*Data in this exercise:*
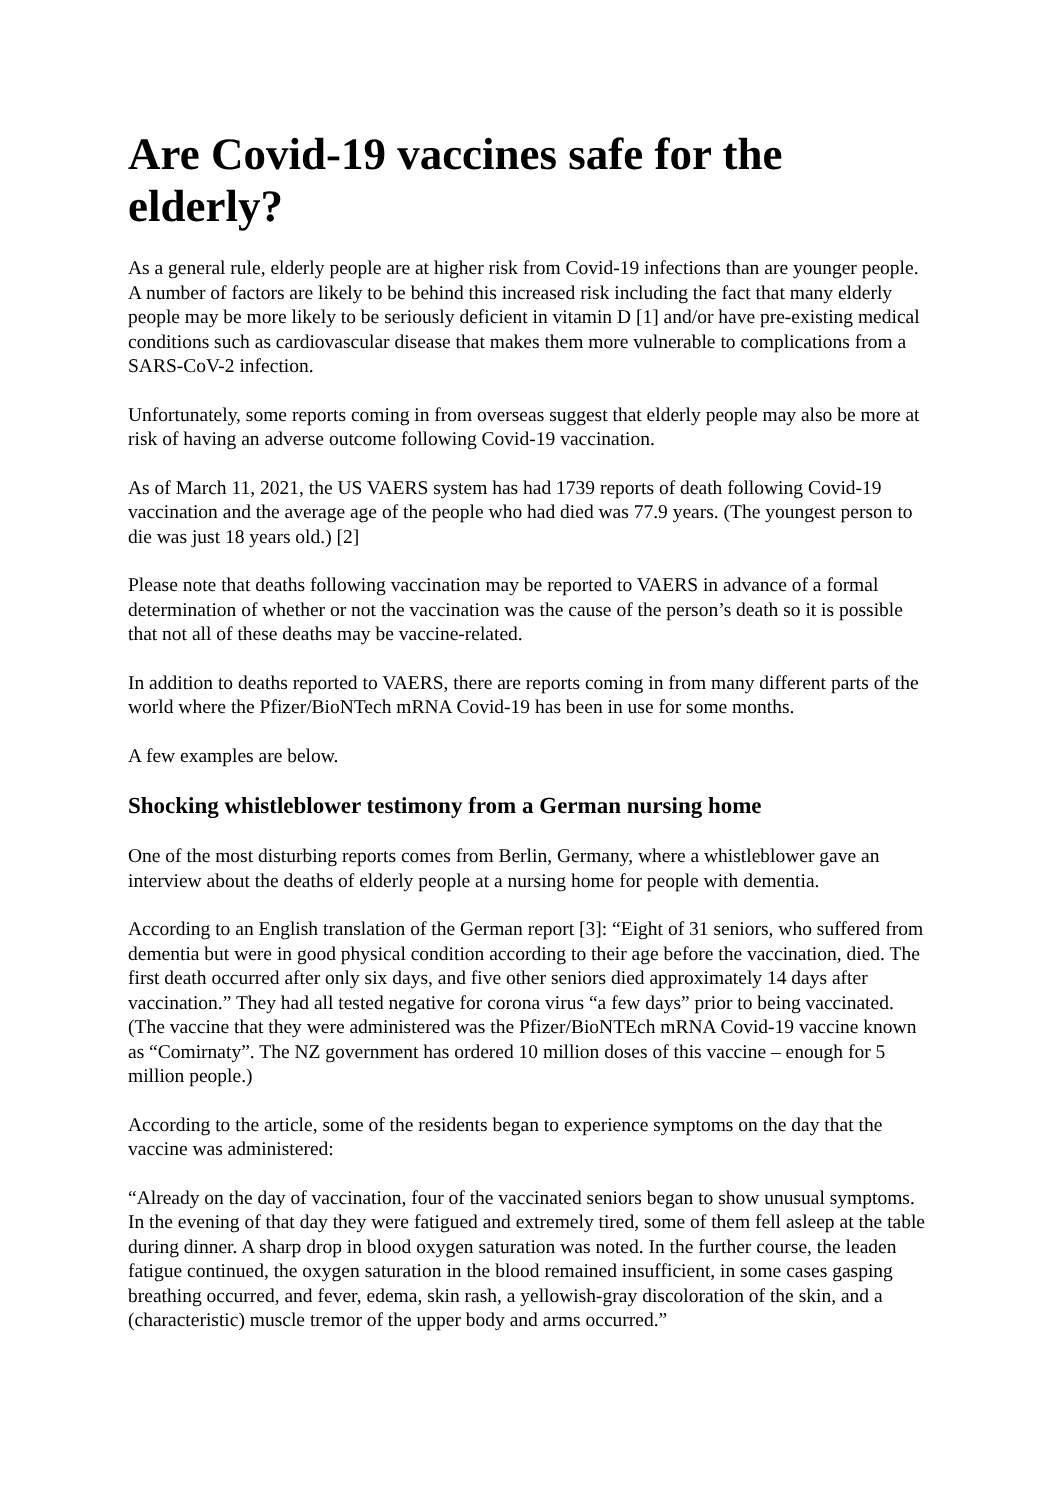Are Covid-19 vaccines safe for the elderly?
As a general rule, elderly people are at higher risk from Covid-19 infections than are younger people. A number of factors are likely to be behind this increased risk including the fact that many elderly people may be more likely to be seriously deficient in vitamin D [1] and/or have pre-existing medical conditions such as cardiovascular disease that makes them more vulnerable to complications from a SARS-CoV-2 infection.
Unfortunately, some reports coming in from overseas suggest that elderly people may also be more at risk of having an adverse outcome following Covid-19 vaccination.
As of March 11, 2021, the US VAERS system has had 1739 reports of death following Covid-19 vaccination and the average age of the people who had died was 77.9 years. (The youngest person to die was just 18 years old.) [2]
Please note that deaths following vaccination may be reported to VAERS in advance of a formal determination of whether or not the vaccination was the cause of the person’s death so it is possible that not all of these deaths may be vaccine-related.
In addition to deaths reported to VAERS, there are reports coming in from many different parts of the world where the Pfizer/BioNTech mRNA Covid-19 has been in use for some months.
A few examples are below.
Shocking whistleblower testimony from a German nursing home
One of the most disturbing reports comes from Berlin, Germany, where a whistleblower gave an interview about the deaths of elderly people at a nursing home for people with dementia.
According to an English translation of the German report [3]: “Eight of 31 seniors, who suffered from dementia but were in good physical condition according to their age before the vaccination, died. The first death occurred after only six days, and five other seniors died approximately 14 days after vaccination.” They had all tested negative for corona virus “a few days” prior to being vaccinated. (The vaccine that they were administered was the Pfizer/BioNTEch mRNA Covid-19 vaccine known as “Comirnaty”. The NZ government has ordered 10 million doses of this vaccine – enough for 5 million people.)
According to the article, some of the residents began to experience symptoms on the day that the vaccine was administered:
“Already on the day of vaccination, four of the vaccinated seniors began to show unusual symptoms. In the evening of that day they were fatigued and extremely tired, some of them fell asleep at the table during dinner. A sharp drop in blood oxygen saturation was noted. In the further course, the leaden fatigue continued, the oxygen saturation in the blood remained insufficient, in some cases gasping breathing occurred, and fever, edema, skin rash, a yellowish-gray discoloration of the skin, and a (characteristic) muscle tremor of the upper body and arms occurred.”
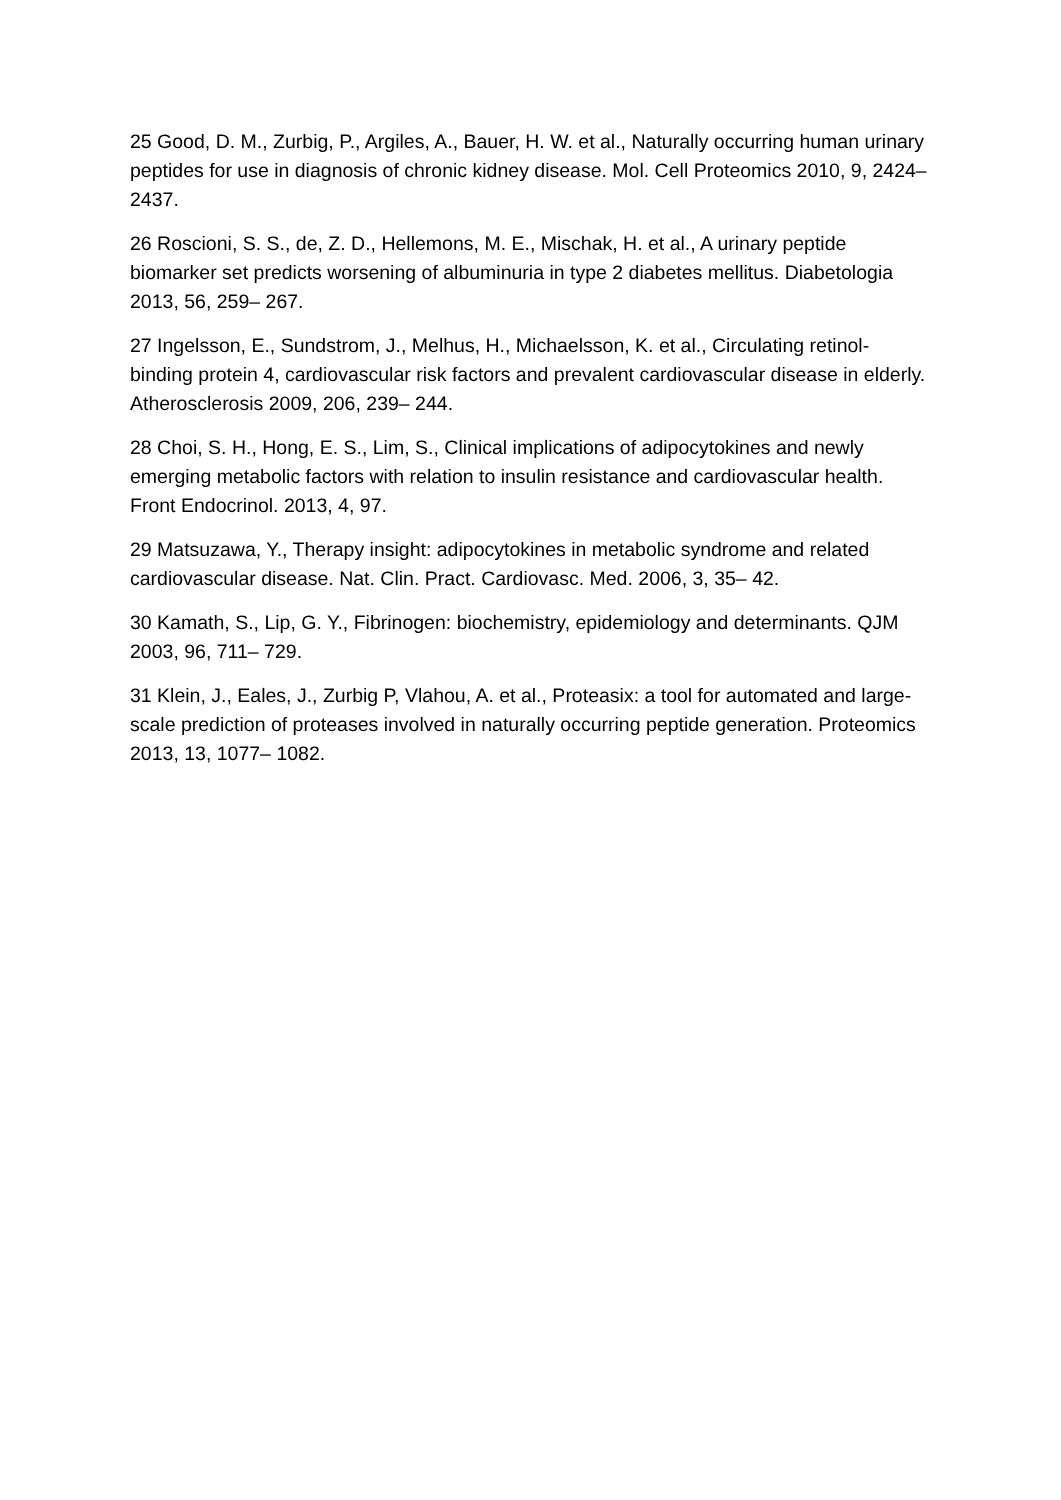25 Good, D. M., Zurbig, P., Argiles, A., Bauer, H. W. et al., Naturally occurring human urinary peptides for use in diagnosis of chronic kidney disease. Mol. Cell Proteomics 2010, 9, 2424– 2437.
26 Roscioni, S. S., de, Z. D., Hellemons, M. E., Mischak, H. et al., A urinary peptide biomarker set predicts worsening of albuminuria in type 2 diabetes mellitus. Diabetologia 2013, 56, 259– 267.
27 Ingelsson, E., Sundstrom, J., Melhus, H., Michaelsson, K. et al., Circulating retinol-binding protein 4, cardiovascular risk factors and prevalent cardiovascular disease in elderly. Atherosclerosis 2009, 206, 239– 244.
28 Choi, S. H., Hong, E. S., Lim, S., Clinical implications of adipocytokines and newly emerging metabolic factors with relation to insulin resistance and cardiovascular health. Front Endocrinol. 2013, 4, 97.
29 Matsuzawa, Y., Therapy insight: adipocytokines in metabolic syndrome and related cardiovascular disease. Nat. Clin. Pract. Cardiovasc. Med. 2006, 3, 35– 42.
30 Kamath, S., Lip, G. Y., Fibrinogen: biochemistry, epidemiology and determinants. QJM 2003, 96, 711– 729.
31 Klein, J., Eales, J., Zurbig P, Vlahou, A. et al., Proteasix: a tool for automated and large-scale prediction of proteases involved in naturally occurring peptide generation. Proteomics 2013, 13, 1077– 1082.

*Work to complete:* Write out each line above containing "coming".

*Response to the exercise:*
Unfortunately, some reports coming in from overseas suggest that elderly people may also be more at risk of having an adverse outcome following Covid-19 vaccination.
In addition to deaths reported to VAERS, there are reports coming in from many different parts of the world where the Pfizer/BioNTech mRNA Covid-19 has been in use for some months.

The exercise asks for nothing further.